• TEKS YANG DISEDIAKAN:
******
Mungkin para orang tua banyak yang bersorak bahagia karena beban stres mengajari anak otomatis berkurang atau bahkan tidak ada sama sekali. Padahal maaf hanya mengajari anaknya menghafal Pancasila. Itu emak sampai sedia sapu yang entah akan digunakan untuk apa, sampai jadi trending topik dan dianggap lucu. Padahal menurut saya tidak lucu, tapi lucu bangeet…(lucu gak?).

Yaah begitulah tugas seorang guru, tidak mudah, tidak sulit, tapi jangan disepelekan juga. Kata mas menteri, jika sekolah sudah mulai melakukan tatap muka lagi maka guru juga harus bersiap, siap semuanya, siap menghadapi murid yang sudah lama hanya tahu tulisannya tapi tidak tahu mukanya seperti apa. Siap melakukan protokol kesehatan yang ketat (walaupun entahlah), intinya harus siap lahir batin.
******
• DAFTAR DATA:
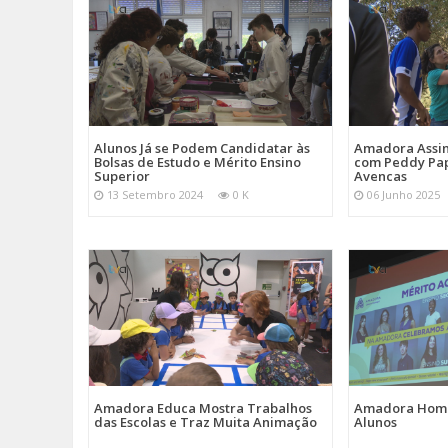
Alunos Já se Podem Candidatar às
Amadora Assin
Bolsas de Estudo e Mérito Ensino
com Peddy Pap
Superior
Avencas
13 Setembro 2024
0 K
06 Junho 2025
Amadora Educa Mostra Trabalhos
Amadora Home
das Escolas e Traz Muita Animação
Alunos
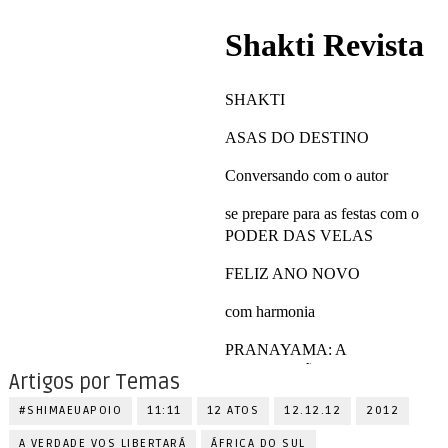
Artigos por Temas
#SHIMAEUAPOIO
11:11
12 ATOS
12.12.12
2012
A VERDADE VOS LIBERTARÁ
ÁFRICA DO SUL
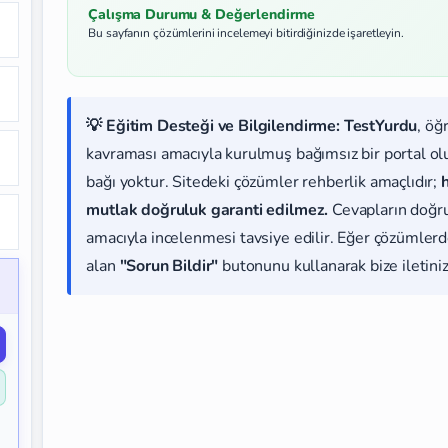
Çalışma Durumu & Değerlendirme
Bu sayfanın çözümlerini incelemeyi bitirdiğinizde işaretleyin.
💡 Eğitim Desteği ve Bilgilendirme:
TestYurdu
, öğ
kavraması amacıyla kurulmuş bağımsız bir portal olup
bağı yoktur. Sitedeki çözümler rehberlik amaçlıdır;
mutlak doğruluk garanti edilmez.
Cevapların doğr
amacıyla incelenmesi tavsiye edilir. Eğer çözümlerde
alan
"Sorun Bildir"
butonunu kullanarak bize iletiniz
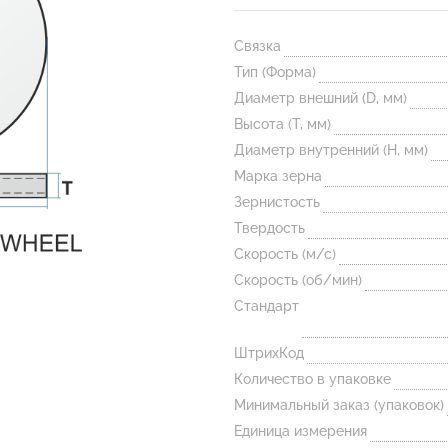
Связка
Тип (Форма)
Диаметр внешний (D, мм)
Высота (T, мм)
Диаметр внутренний (H, мм)
Марка зерна
Зернистость
Твердость
Скорость (м/с)
Скорость (об/мин)
Стандарт
ШтрихКод
Количество в упаковке
Минимальный заказ (упаковок)
Единица измерения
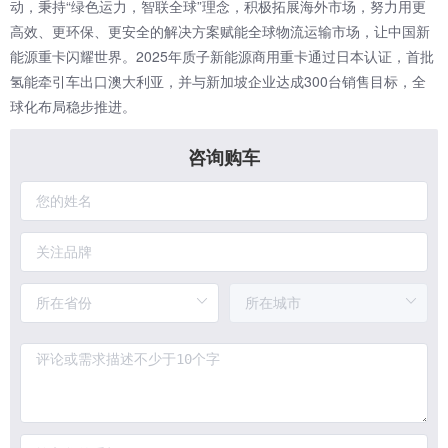
动，秉持“绿色运力，智联全球”理念，积极拓展海外市场，努力用更
高效、更环保、更安全的解决方案赋能全球物流运输市场，让中国新
能源重卡闪耀世界。2025年质子新能源商用重卡通过日本认证，首批
氢能牵引车出口澳大利亚，并与新加坡企业达成300台销售目标，全
球化布局稳步推进。
咨询购车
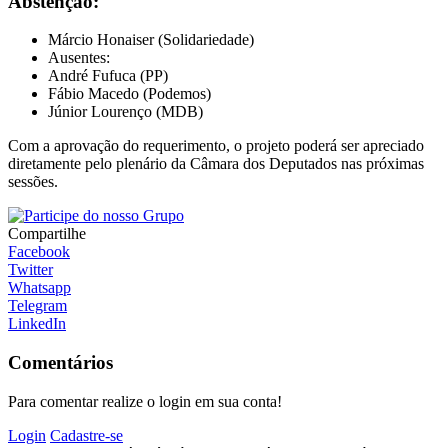
Abstenção:
Márcio Honaiser (Solidariedade)
Ausentes:
André Fufuca (PP)
Fábio Macedo (Podemos)
Júnior Lourenço (MDB)
Com a aprovação do requerimento, o projeto poderá ser apreciado
diretamente pelo plenário da Câmara dos Deputados nas próximas
sessões.
Compartilhe
Facebook
Twitter
Whatsapp
Telegram
LinkedIn
Comentários
Para comentar realize o login em sua conta!
Login
Cadastre-se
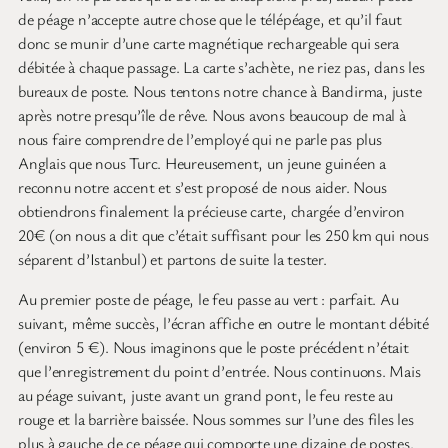
de péage n’accepte autre chose que le télépéage, et qu’il faut
donc se munir d’une carte magnétique rechargeable qui sera
débitée à chaque passage. La carte s’achète, ne riez pas, dans les
bureaux de poste. Nous tentons notre chance à Bandirma, juste
après notre presqu’île de rêve. Nous avons beaucoup de mal à
nous faire comprendre de l’employé qui ne parle pas plus
Anglais que nous Turc. Heureusement, un jeune guinéen a
reconnu notre accent et s’est proposé de nous aider. Nous
obtiendrons finalement la précieuse carte, chargée d’environ
20€ (on nous a dit que c’était suffisant pour les 250 km qui nous
séparent d’Istanbul) et partons de suite la tester.
Au premier poste de péage, le feu passe au vert : parfait. Au
suivant, même succès, l’écran affiche en outre le montant débité
(environ 5 €). Nous imaginons que le poste précédent n’était
que l’enregistrement du point d’entrée. Nous continuons. Mais
au péage suivant, juste avant un grand pont, le feu reste au
rouge et la barrière baissée. Nous sommes sur l’une des files les
plus à gauche de ce péage qui comporte une dizaine de postes.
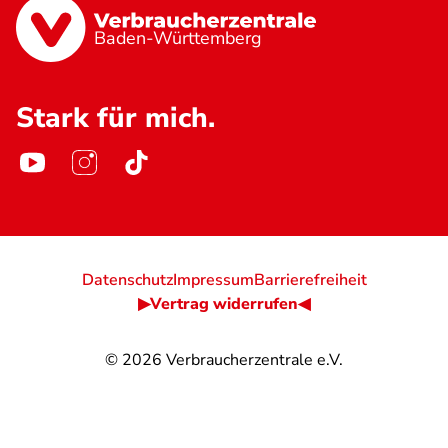
Baden-Württemberg
Stark für mich.
Datenschutz
Impressum
Barrierefreiheit
▶Vertrag widerrufen◀
© 2026
Verbraucherzentrale e.V.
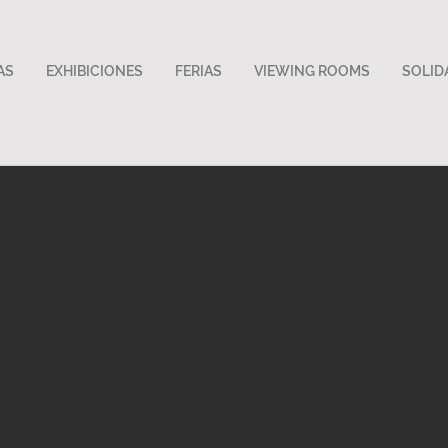
AS
EXHIBICIONES
FERIAS
VIEWING ROOMS
SOLID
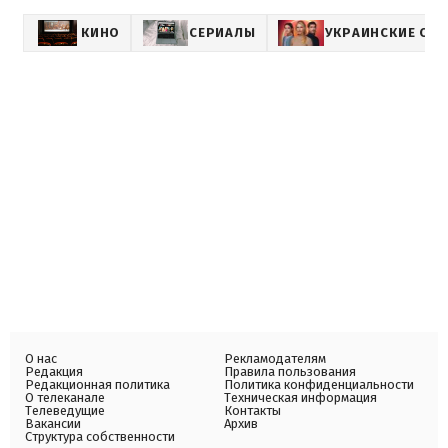
КИНО
СЕРИАЛЫ
УКРАИНСКИЕ СЕ
О нас
Рекламодателям
Редакция
Правила пользования
Редакционная политика
Политика конфиденциальности
О телеканале
Техническая информация
Телеведущие
Контакты
Вакансии
Архив
Структура собственности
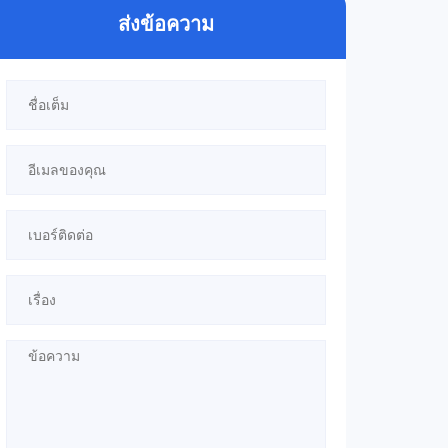
ส่งข้อความ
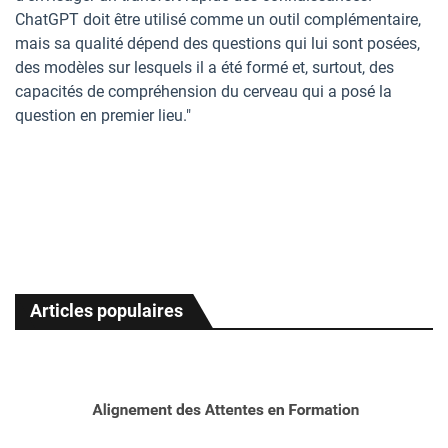
ChatGPT doit être utilisé comme un outil complémentaire,
mais sa qualité dépend des questions qui lui sont posées,
des modèles sur lesquels il a été formé et, surtout, des
capacités de compréhension du cerveau qui a posé la
question en premier lieu."
Articles populaires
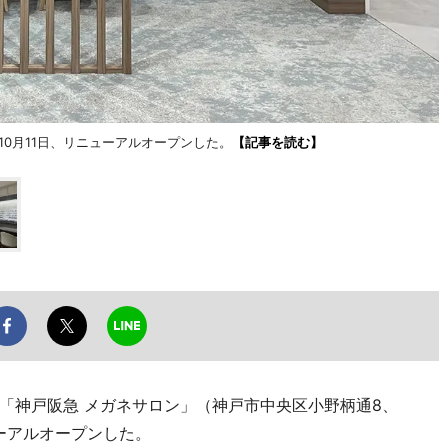
0月11日、リニューアルオープンした。
【記事を読む】
「神戸阪急 メガネサロン」（神戸市中央区小野柄通8、
リニューアルオープンした。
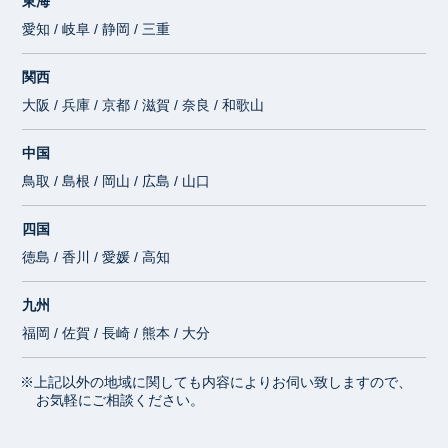
東海
愛知 / 岐阜 / 静岡 / 三重
関西
大阪 / 兵庫 / 京都 / 滋賀 / 奈良 / 和歌山
中国
鳥取 / 島根 / 岡山 / 広島 / 山口
四国
徳島 / 香川 / 愛媛 / 高知
九州
福岡 / 佐賀 / 長崎 / 熊本 / 大分
※上記以外の地域に関しても内容によりお伺い致しますので、
お気軽にご相談ください。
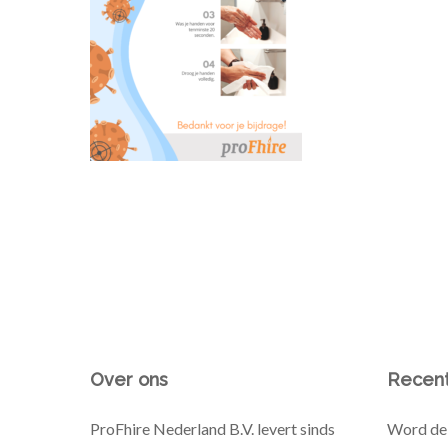
Over ons
Recent
ProFhire Nederland B.V. levert sinds
Word de 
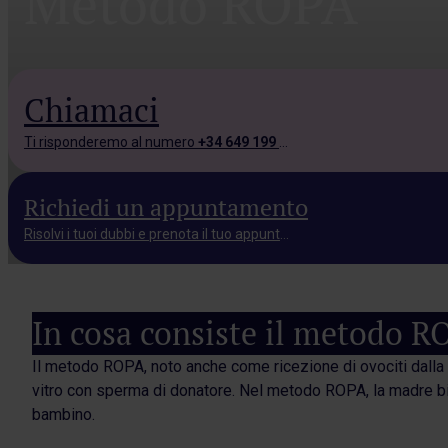
Método ROPA
Chiamaci
Ti risponderemo al numero
+34 649 199 543.
Richiedi un appuntamento
Risolvi i tuoi dubbi e prenota il tuo appuntamento.
In cosa consiste il metodo 
Il metodo ROPA, noto anche come ricezione di ovociti dalla
vitro con sperma di donatore. Nel metodo ROPA, la madre bio
bambino.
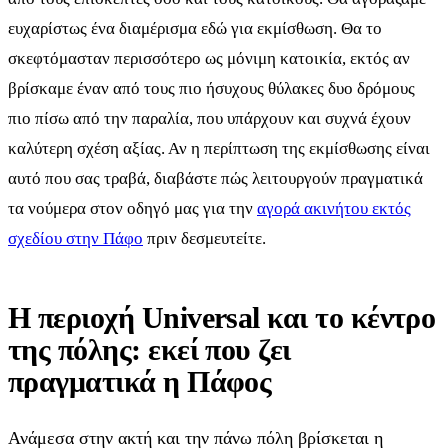
ευχαρίστως ένα διαμέρισμα εδώ για εκμίσθωση. Θα το
σκεφτόμασταν περισσότερο ως μόνιμη κατοικία, εκτός αν
βρίσκαμε έναν από τους πιο ήσυχους θύλακες δυο δρόμους
πιο πίσω από την παραλία, που υπάρχουν και συχνά έχουν
καλύτερη σχέση αξίας. Αν η περίπτωση της εκμίσθωσης είναι
αυτό που σας τραβά, διαβάστε πώς λειτουργούν πραγματικά
τα νούμερα στον οδηγό μας για την
αγορά ακινήτου εκτός
σχεδίου στην Πάφο
πριν δεσμευτείτε.
Η περιοχή Universal και το κέντρο
της πόλης: εκεί που ζει
πραγματικά η Πάφος
Ανάμεσα στην ακτή και την πάνω πόλη βρίσκεται η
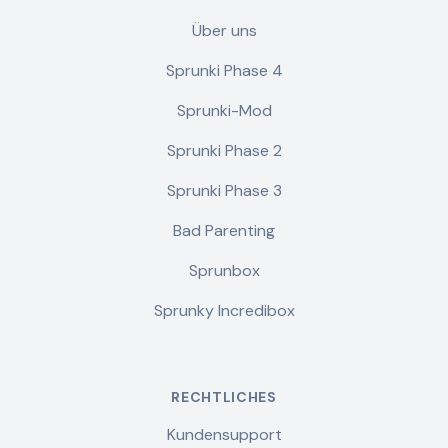
Über uns
Sprunki Phase 4
Sprunki-Mod
Sprunki Phase 2
Sprunki Phase 3
Bad Parenting
Sprunbox
Sprunky Incredibox
RECHTLICHES
Kundensupport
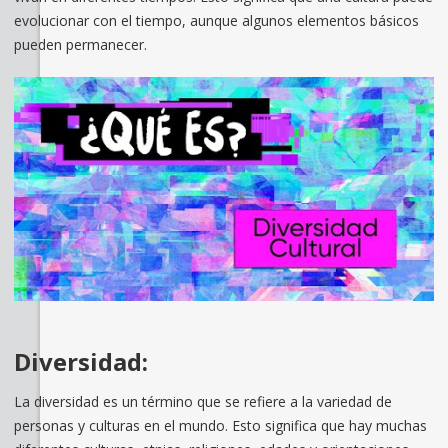
evolucionar con el tiempo, aunque algunos elementos básicos
pueden permanecer.
Diversidad:
La diversidad es un término que se refiere a la variedad de
personas y culturas en el mundo. Esto significa que hay muchas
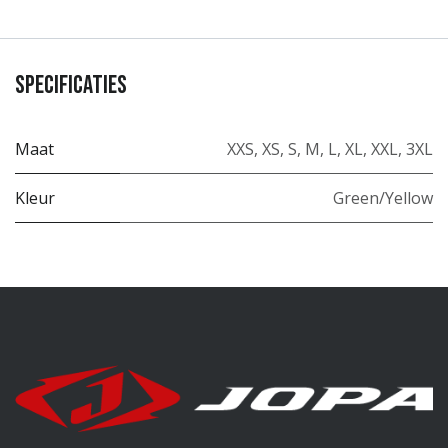
Specificaties
Maat
XXS
,
XS
,
S
,
M
,
L
,
XL
,
XXL
,
3XL
Kleur
Green/Yellow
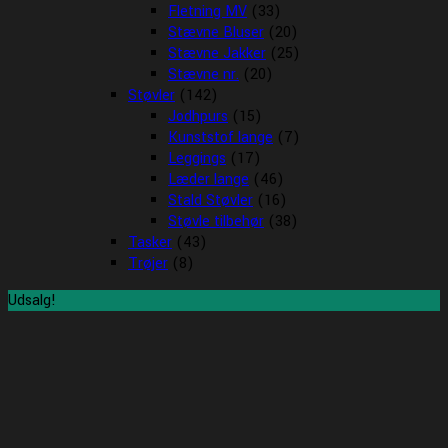
Fletning MV
(33)
Stævne Bluser
(20)
Stævne Jakker
(25)
Stævne nr.
(20)
Støvler
(142)
Jodhpurs
(15)
Kunststof lange
(7)
Leggings
(17)
Læder lange
(46)
Stald Støvler
(16)
Støvle tilbehør
(38)
Tasker
(43)
Trøjer
(8)
Udsalg!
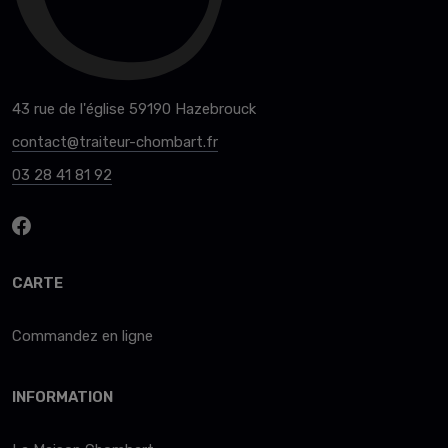
43 rue de l'église 59190 Hazebrouck
contact@traiteur-chombart.fr
03 28 41 81 92
CARTE
Commandez en ligne
INFORMATION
******
• BAGIAN LATIHAN:
**a)** Tuliskan kembali bagian teks tentang tugas guru mulai dari "Yaah begitulah tugas" sampai dengan dan termasuk "siap lahir batin.".
**b)** Dalam teks tentang tugas guru, benda apa yang sampai disiapkan seorang emak ketika mengajari anaknya menghafal Pancasila?
**c)** Lanjutkan teks tentang tugas guru, dimulai setelah kalimat terakhirnya.

• JAWABAN TUGAS:
**a)**
Yaah begitulah tugas seorang guru, tidak mudah, tidak sulit, tapi jangan disepelekan juga. Kata mas menteri, jika sekolah sudah mulai melakukan tatap muka lagi maka guru juga harus bersiap, siap semuanya, siap menghadapi murid yang sudah lama hanya tahu tulisannya tapi tidak tahu mukanya seperti apa. Siap melakukan protokol kesehatan yang ketat (walaupun entahlah), intinya harus siap lahir batin.

**b)** Sapu.

**c)**
Saya berharap dengan akan diberlakukannya pembelajaran tatap muka, semoga revolusi mental dan akhlak murid-murid kita kedepannya lebih baik lagi, sesuai anjaran Rosul kita yang Mualia yang berakhlakul karimah. Naah jadi ketemu judulnya nih, Guruku Matahari Bangsaku. Selamat Hari Guru 2020 . Bangkitkan Semangat Wujudkan Merdeka Belajar. Merdeka!!!

Penulis : Riri Nurwulandari, S. Pd.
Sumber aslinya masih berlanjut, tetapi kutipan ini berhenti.